Tuples can hold a variety of types of values; they are roughly analogous to structs in C++ (although the fields are accessed only by position, not by name). One disadvantage of using a tuple is that a particular tuple type will always contain the same number of values. If we want to store a varying number of values in a single data object, we use a list. In this sense, lists are the HasCl equivalent of arrays in C++; however, lists are a more abstract concept than arrays (since an array is tied to a specific storage mechanism in memory), and HasCl provides many powerful operations on lists that have no direct equivalents in C++ arrays. The tradeoff for this added power is that all of the data items in a list have to be of the same type; it is not possible to mix numbers with characters or strings in a single list.

The basic way to write a list of values is to enclose them in square brackets, separated by commas. For example, [1, 2, 3, 4, 5] is a list of five numbers, starting with 1 at the head of the list. Just as with tuples, the order matters, so [2, 5, 3, 1, 4] is a different list, even though it contains the same values. Since each of these values is of type Num, we write the type of the list as [Num]. There is an abbreviation for lists which consist of a regular sequence of values: [1 .. 5] gives the list [1, 2, 3, 4, 5].

As mentioned above, a String is just a list of Chars. The notation "Hello" gives exactly the same list as ['H', 'e', 'l', 'l', 'o']. Note that a list of Strings is not the same; ["Hello", "World"] is a list with two elements, each of which is a list of characters (coincidentally, each one is five characters long, but recall that a given type of list can have any number of elements). The type of ["Hello", "World"] is [String]; since String is a synonym for [Char], this can also be written [[Char]] (a list of lists of characters).

The fundamental operations on lists allow us to take them apart and put them together. Given a list, we may remove the first element with head, and obtain the list of all except the first element with tail: head([1, 2, 3, 4, 5]) is 1, while tail([1, 2, 3, 4, 5]) is [2, 3, 4, 5]. A new list may be formed from a head element and a tail list with the colon operator: for example, [1 : [2, 3, 4, 5]] produces [1, 2, 3, 4, 5]. An entire list may be put together in this way, with the initial tail list being the empty list, []. That is, [1, 2, 3, 4, 5] is equivalent to [1 : [2 : [3 : [4 : [5 : []]]]]]. Instead of the colon syntax, the head and tail of a string may be indicated with a tilde (~) separating them, so "Hello" is short for "H" ~ "e" ~ "l" ~ "l" ~ "o" ~ "". If you ask the type of [], the system will say [] :: [a], which is read ``[] has the type list of a, where a can be any type.'' Trying to take the head or tail of an empty list produces an error (try head(tail([1]))).

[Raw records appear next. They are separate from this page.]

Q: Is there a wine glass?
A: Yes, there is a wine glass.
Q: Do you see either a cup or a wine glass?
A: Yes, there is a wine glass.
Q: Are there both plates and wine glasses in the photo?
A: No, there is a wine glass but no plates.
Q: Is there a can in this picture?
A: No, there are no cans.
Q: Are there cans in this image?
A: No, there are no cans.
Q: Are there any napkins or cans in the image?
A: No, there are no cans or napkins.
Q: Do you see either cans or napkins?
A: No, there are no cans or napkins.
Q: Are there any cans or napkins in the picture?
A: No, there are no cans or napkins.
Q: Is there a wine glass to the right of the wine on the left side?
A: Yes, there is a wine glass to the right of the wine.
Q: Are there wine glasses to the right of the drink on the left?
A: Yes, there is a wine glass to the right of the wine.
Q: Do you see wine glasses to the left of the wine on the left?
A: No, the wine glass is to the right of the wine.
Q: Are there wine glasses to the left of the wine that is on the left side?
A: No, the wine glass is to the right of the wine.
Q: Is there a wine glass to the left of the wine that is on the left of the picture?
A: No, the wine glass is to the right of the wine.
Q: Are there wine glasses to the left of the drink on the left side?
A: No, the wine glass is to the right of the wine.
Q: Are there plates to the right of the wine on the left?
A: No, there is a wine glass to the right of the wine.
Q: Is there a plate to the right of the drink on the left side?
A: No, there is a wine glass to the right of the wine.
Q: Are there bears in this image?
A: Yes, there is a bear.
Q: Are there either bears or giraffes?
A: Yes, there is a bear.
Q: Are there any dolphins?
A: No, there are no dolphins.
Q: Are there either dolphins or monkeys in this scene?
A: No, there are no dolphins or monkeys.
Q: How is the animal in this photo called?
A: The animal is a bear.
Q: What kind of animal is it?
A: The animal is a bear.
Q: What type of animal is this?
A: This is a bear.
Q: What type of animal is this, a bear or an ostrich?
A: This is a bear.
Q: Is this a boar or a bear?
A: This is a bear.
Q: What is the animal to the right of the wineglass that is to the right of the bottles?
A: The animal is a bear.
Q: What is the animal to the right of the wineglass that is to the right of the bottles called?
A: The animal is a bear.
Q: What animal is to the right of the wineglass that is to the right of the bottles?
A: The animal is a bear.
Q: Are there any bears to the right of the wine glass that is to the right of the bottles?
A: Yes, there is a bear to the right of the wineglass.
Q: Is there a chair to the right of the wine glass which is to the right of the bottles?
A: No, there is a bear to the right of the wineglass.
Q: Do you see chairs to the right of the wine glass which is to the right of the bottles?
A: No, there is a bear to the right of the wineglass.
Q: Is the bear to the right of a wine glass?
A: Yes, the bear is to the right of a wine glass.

We have seen a number of other operations on lists already. The operator ++ will append two lists of the same type, so [1, 2] ++ [3, 4, 5] produces [1, 2, 3, 4, 5]. The reverse function produces a list with all the same elements as its argument, but in the opposite order: reverse("Hello") gives "olleH". The length function counts how many elements are in a list; if you do length([]), the answer is 0, while length(["Hello", "World"]) is 2 (and length(head(["Hello", "World"])) is 5). Given lists of numbers, sum and product will add or multiply all of the numbers together.

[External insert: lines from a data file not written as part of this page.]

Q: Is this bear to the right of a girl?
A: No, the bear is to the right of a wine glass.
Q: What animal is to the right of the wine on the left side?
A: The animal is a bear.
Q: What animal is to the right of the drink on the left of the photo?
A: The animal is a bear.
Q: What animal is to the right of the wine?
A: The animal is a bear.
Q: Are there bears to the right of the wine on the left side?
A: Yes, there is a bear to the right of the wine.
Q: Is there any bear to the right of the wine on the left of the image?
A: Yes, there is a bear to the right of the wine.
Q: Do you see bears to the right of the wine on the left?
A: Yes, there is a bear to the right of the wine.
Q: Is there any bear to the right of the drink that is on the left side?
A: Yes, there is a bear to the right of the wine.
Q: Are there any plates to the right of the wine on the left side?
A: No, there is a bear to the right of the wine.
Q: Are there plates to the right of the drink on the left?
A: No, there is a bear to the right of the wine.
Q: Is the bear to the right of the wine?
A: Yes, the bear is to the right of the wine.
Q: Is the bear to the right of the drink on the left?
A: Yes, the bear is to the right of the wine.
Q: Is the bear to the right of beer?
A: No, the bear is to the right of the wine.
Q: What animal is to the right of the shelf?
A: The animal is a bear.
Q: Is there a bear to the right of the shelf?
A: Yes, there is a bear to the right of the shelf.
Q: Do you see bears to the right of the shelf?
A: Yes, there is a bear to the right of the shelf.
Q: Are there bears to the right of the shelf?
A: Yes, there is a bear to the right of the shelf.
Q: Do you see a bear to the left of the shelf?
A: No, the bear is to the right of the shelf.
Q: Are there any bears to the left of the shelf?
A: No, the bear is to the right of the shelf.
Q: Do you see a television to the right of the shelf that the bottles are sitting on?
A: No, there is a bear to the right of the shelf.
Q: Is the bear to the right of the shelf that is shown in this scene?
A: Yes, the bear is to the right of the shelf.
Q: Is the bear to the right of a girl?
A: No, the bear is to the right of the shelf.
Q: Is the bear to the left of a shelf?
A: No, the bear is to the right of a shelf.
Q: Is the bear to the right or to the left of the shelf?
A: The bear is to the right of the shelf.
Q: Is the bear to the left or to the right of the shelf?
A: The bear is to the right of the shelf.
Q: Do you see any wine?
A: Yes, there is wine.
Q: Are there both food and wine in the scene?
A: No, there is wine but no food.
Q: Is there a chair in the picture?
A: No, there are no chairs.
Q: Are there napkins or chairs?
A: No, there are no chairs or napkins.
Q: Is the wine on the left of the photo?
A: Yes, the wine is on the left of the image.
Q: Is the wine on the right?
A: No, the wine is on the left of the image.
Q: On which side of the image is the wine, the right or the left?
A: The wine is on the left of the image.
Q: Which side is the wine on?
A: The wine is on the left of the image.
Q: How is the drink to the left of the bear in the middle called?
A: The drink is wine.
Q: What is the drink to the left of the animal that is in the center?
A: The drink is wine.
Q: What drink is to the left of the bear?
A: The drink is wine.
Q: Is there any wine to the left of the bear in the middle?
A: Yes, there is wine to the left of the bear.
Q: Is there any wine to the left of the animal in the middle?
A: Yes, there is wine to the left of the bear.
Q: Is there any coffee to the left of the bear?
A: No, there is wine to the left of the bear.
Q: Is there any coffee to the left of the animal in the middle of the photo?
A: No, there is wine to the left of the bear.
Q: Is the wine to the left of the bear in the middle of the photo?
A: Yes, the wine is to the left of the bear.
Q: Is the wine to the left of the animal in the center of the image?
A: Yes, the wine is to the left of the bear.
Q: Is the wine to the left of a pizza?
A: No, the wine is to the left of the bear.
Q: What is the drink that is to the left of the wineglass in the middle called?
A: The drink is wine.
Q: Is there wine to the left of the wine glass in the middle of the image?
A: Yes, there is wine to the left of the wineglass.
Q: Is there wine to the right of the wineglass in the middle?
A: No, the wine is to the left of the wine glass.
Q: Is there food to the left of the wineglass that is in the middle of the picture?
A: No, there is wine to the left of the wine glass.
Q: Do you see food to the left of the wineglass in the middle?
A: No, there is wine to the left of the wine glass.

A more interesting operation is map, which takes two arguments. The first is a one-argument function and the second is a list; map applies the function to each of the elements of the list and returns the list of results. For example, map(sqrt, [1 .. 10]) produces a list of the square roots of the numbers from 1 to 10; it is equivalent to evaluating [sqrt(1), sqrt(2), ..., sqrt(10)] (the ... here is not in the syntax of HasCl; I just didn't feel like typing all ten terms).

One more function on lists that we have seen is zip. When zip is applied to a pair of lists, it creates a list of pairs of corresponding elements from the two lists, until one or both of the lists is exhausted. That is, zip([1, 2, 3], ["Hello", "World"]) produces the list [(1, "Hello"), (2, "World")]; the 3 is ignored, because there was no matching element in the second list.

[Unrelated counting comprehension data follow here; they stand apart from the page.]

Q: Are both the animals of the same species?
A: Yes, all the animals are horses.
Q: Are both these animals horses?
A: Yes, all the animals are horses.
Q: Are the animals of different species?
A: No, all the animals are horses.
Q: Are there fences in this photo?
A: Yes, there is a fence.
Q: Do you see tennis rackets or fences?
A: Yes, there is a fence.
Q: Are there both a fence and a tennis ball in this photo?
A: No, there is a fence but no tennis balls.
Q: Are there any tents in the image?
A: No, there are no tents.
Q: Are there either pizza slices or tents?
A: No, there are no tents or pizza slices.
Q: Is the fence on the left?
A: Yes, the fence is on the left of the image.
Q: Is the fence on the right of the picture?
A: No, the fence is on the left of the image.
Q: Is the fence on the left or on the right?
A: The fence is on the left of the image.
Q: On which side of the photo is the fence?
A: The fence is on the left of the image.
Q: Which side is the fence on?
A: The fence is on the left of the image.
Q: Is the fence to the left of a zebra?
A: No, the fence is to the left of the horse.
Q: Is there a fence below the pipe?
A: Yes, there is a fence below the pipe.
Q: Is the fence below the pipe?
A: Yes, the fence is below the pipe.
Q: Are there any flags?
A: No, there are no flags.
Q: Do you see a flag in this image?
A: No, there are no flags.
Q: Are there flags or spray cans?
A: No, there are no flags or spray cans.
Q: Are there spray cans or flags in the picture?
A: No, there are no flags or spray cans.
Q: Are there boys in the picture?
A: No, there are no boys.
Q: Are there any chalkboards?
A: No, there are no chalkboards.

Lists may be compared for equality; two lists are equal if they have the same length and if corresponding elements are equal.

Question: Write a function that tests whether a string s is a palindrome (that is, it reads the same forwards as backwards). For example, isPalindrome("radar") should return true, while isPalindrome("Madam, I'm Adam") should return false (that is, the spaces and punctuation matter, as does capitalization).

Functions

As seen in the map example above, HasCl allows functions to be used as values and passed as arguments to other functions. HasCl is known as a ``functional'' language, partly because of this treatment of functions as first-class values (that is, they are treated just like the other basic types of the language). The type of a function which takes an argument of type a and produces a result of type b is (a) -> b, which is an ASCII approximation of the usual mathematical notation a $\rightarrow$ b (the parentheses around the argument type a are to remind us of the parentheses around the argument in a function call; this is similar to C++, where we say that if f is a function that takes an argument of type a and produces a result of type b, then the prototype for f is b f(a);). To express the type of map, note that map takes a function of any type (a) -> b, as well as a list of type [a]; the result, after applying the function to each element of the list, will be of type [b]. Therefore, the system will inform us that map :: ((a) -> b, [a]) -> [b] (try it).

Question: What is the type of zip?